(I want to preface this by saying that Noiszy isn't specifically endorsing any party of political point of view. Privacy and data-usage concerns affect ALL of us. But I do want to encourage civic engagement on the issues Noiszy deals with.)
In a way, algorithms treat your views like votes. A view means "I'll look at this", and the election we're all participating in is a contest for our attention. Standalone, "views = attention" is a fairly reasonable equivalency.
Your "votes" are recorded. The recording itself is ok in my mind; the real problem is how the data's used. Realistically, your data is recorded all over the place, online and offline, often for completely reasonable purposes. Make a transaction with a card, and the back end processes need to know who you are and how to get your money; if we wanted to disallow all data collection and usage, we'd be back to an all-cash economy. Luckily, there are clear regulations guarding how this data must be secured and used, and we can use cards without much concern.
The problem with web browsing data is that once your data is out there, there is very little other than technical limitations governing how it can be used. Technical limitations are reducing every day, which leaves us unprotected. This creates a very real imbalance of power. Data + processing power = virtually unlimited possibilities. Your "votes" are being processed, repackaged, sold, and used for purposes you have no awareness of or control over. This isn't right.
Just like in democratic elections, we can (and should) all vote, but any single person's vote can only have so much impact. To have a wider impact, we need to get our voices heard. We're lucky to have leaders who are promoting this issue. But there's more we can do.
We can march. Even better, we can make our #DataMarch.
A successful march has to be organized. A call to march has to include a time and place. And, it should have a clear message.
With Noiszy - or any other obfuscation tool - we're creating a stream of data. We need the data to be meaningless to achieve the filter-bursting goal. But we also need it to be targeted, to focus and make an impact. A march where people go to a random street in their town and walk quietly down it wouldn't have much of an impact. If we sent our Noiszy visits to completely random pages, that's kind of what we'd be doing.

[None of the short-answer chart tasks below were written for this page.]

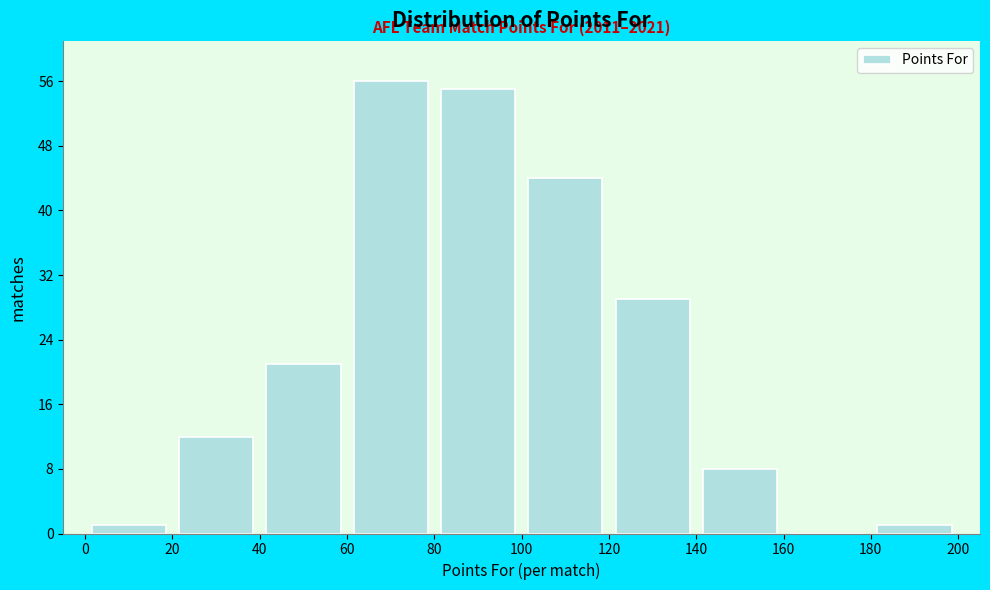

Which range on the x-axis has the tallest bar?

60 to 80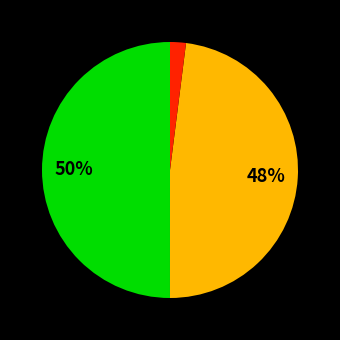

To the nearest percent, what is the difference between the largest and smallest slice percentages?

48%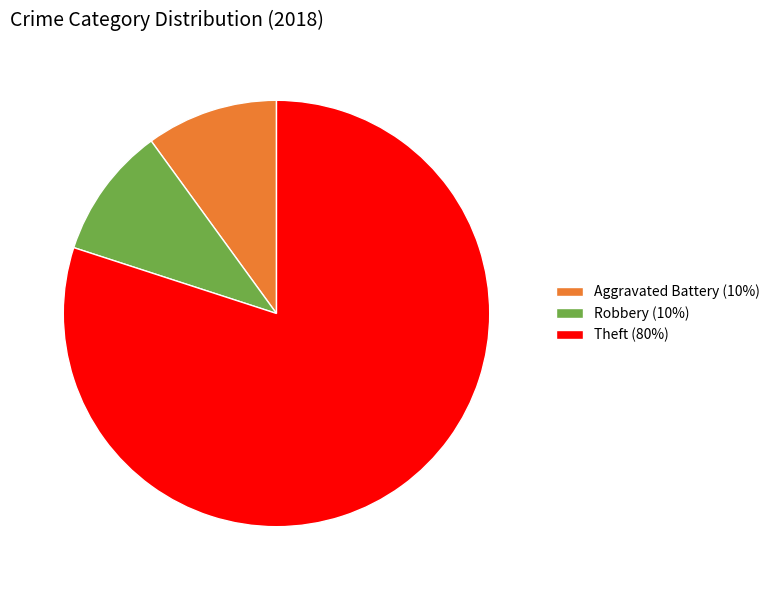

How many segments does this pie chart have?

3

That's the reason that Noiszy works from a short list of sites. (You can opt out of any site, so you're still in control.)
So, where should we go?
We launched with a list of mainstream media sites, along with a couple of more partisan media sites. This is by no means an exhaustive list, but news sites are a good place to start if we want to have an impact, because:
- They use personalization techniques that create filter bubbles, both within their own site, and across the group of sites.
- Their content deals with issues that affect our lives - both online and off - and has a real and meaningful impact on our society. We could choose to direct Noiszy traffic to online retailers and break the filter bubbles there - and actually that would be more immediately obvious and easy to do, and perhaps we should do so in the future; but I believe that the news is more pressing.
- They're prepared to handle a flood of traffic - we're not trying to bring sites down with an attack, but our voices - our data's voices! - need to be heard.
- For news sites, this is unlikely to cause immediate financial harm, which is actually good. We don't want to start a riot, and I don't want this to be shut down before it gets off the ground. Retailers could argue a clear link between Noiszy and reduced revenue, and that's just not the battle I want to fight right out of the gate.
- Getting coverage in the news would be a great way to raise awareness of this issue, so why not go straight to the source?
This approach is also why Noiszy is specifically designed to make traffic that, technically speaking, is "real" and is unfilterable by web analytics tools. The data has to get through filters to make an impact and get noticed. It's the equivalent of people showing up for a march. (And, the data itself also has to be meaningless to make an impact, which is why we (the people) need tools to help us with this.)
So let's hear it: what do you think about a #DataMarch?